Needless to say, the probe into the Foundation faded.

But back to the Clinton probe, according to a person familiar with the probes, on Aug. 12, a senior Justice Department official called Mr. McCabe to voice his displeasure at finding that New York FBI agents were still openly pursuing the Clinton Foundation probe, despite the department’s refusal to allow more aggressive investigative methods in the case. Mr. McCabe said agents still had the authority to pursue the issue as long as they didn’t use those methods.

At this point a question emerges: did McCabe seek to defend or press on with a Clinton probe:
Mr. McCabe’s defenders in the agency said that following the call, he repeated the instruction that he had given earlier in the Clinton Foundation investigation: Agents were to keep pursuing the work within the authority they had.

Others further down the FBI chain of command, however, said agents were given a much starker instruction on the case: “Stand down.” When agents questioned why they weren’t allowed to take more aggressive steps, they said they were told the order had come from the deputy director—Mr. McCabe. Others familiar with the matter deny Mr. McCabe or any other senior FBI official gave such a stand-down instruction.
At this point the two probes, into Hillary's email and the Clinton Foundation converged:
For agents who already felt uneasy about FBI leadership’s handling of the Clinton Foundation case, the moment only deepened their concerns, these people said. For those who felt the probe hadn’t yet found significant evidence of criminal conduct, the leadership’s approach was the right response to the facts on the ground.
Things accelerated over the past two months, when in September, agents on the foundation case asked to see the emails contained on nongovernment laptops that had been searched as part of the Clinton email case, but that request was rejected by prosecutors at the Eastern District of New York, in Brooklyn. Those emails were given to the FBI based on grants of partial immunity and limited-use agreements, meaning agents could only use them for the purpose of investigating possible mishandling of classified information.
Some FBI agents were dissatisfied with that answer, and asked for permission to make a similar request to federal prosecutors in Manhattan, according to people familiar with the matter. Mr. McCabe, these people said, told them no and added that they could not “go prosecutor-shopping.”

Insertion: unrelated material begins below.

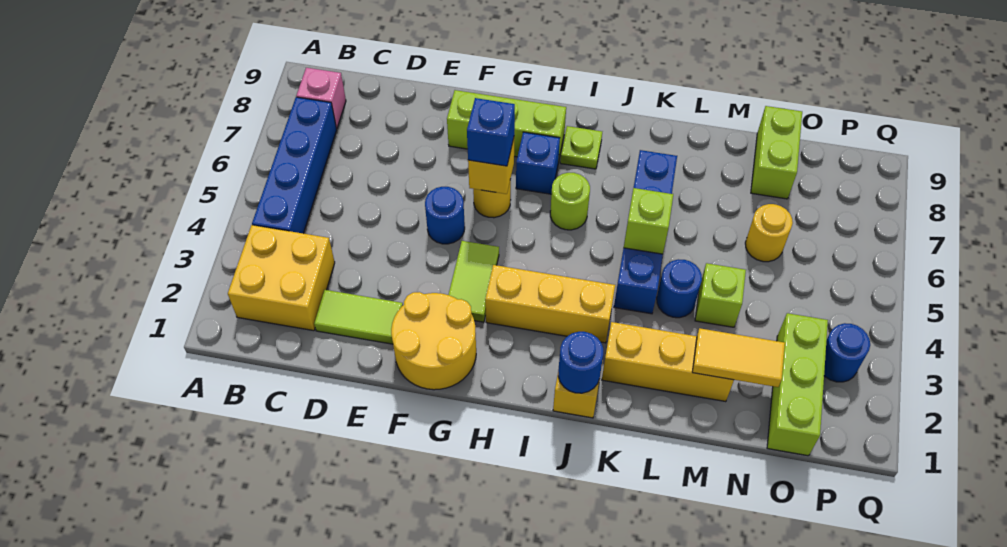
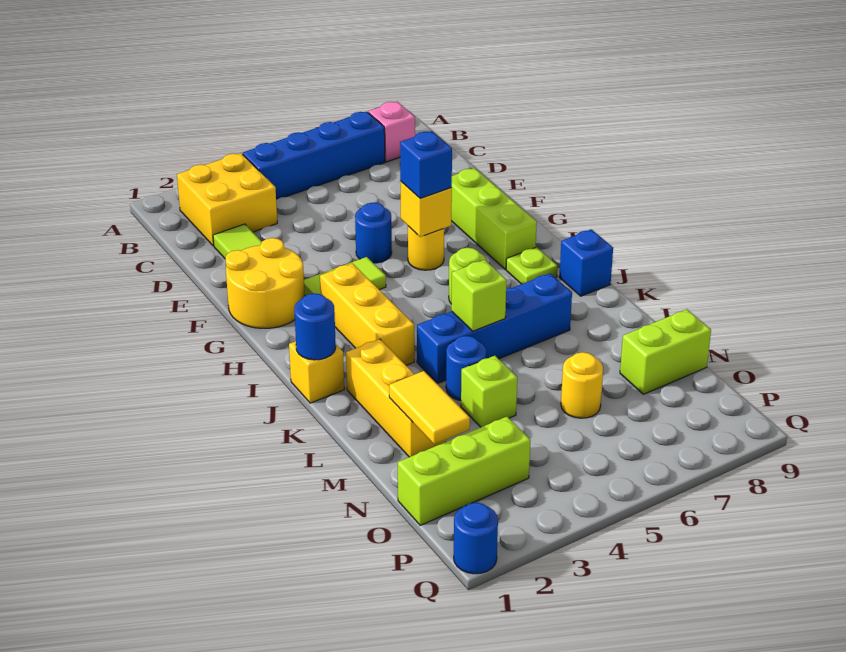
blue brick H7 level 1 -> blue brick J9 level 1
blue round brick P3 level 1 -> blue round brick Q1 level 1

Not long after that discussion, FBI agents informed the bureau’s leaders about the Weiner laptop, prompting Mr. Comey’s disclosure to Congress and setting of the furor that promises to consume the final days of a tumultuous campaign
While much of the latest developments are known, or could have been inferred assuming more corruption within government agencies, the punchline is that the weeks if not months of upcoming work means that if Clinton wins the White House, she will likely do so amid at least one ongoing investigation into her inner circle being handled by law-enforcement officials who are deeply divided over how to manage such cases. It also means that Trump will be hounding Hilllary for the remainder of the campaign as being the only presidential candidate to seek election with a recently reopened criminal probe hanging over her head.